[Start of Attachment]
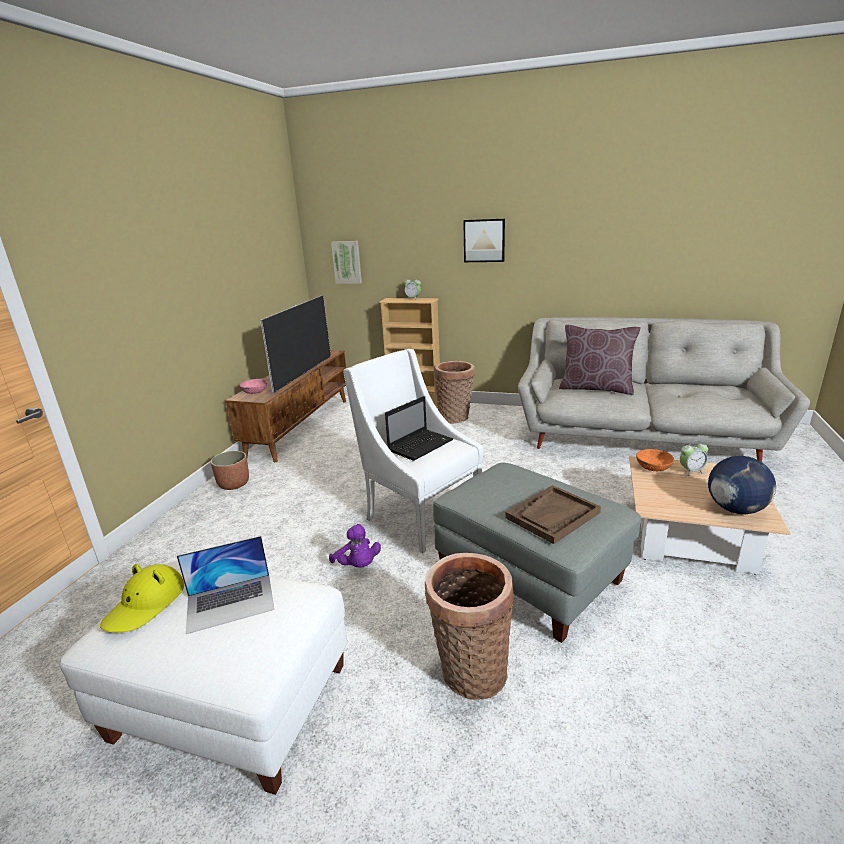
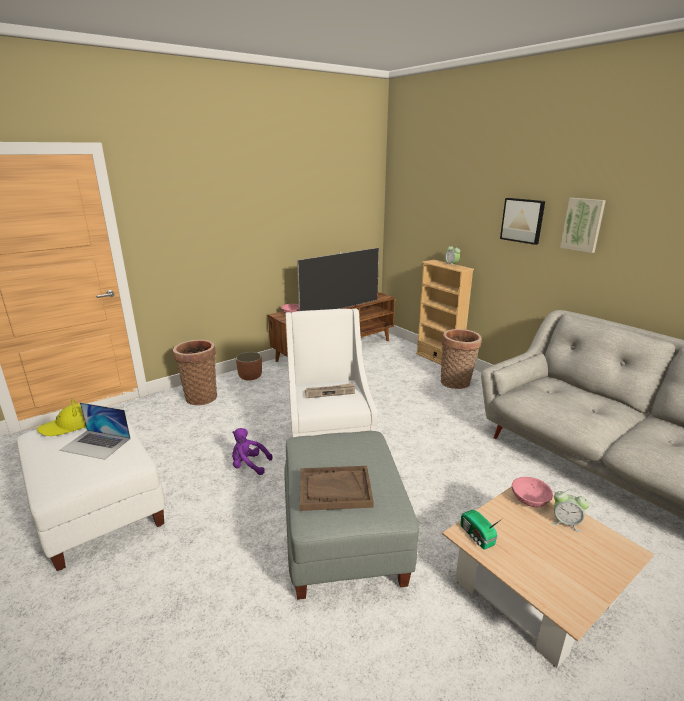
camera: 35 degrees right, 0 degrees up
(347, 262) = (412, 222): picture -> picture (583, 224)
(357, 565) = (249, 465): purple plush toy -> purple plush toy turned 105 degrees clockwise
(421, 445) = (330, 392): laptop -> newspaper
(469, 671) = (221, 576): basket -> basket (200, 396)
(596, 388) = (571, 399): brown pillow -> none
(653, 467) = (529, 499): orange bowl -> pink bowl
(660, 506) = (477, 536): none -> radio
(735, 509) = (552, 582): globe -> none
[End of Attachment]
## [Exercise brief]
Set down exactly the line that holds "(596, 388) = (571, 399): brown pillow -> none" and all lines after it to the end of the data.

## [Written answer]
(596, 388) = (571, 399): brown pillow -> none
(653, 467) = (529, 499): orange bowl -> pink bowl
(660, 506) = (477, 536): none -> radio
(735, 509) = (552, 582): globe -> none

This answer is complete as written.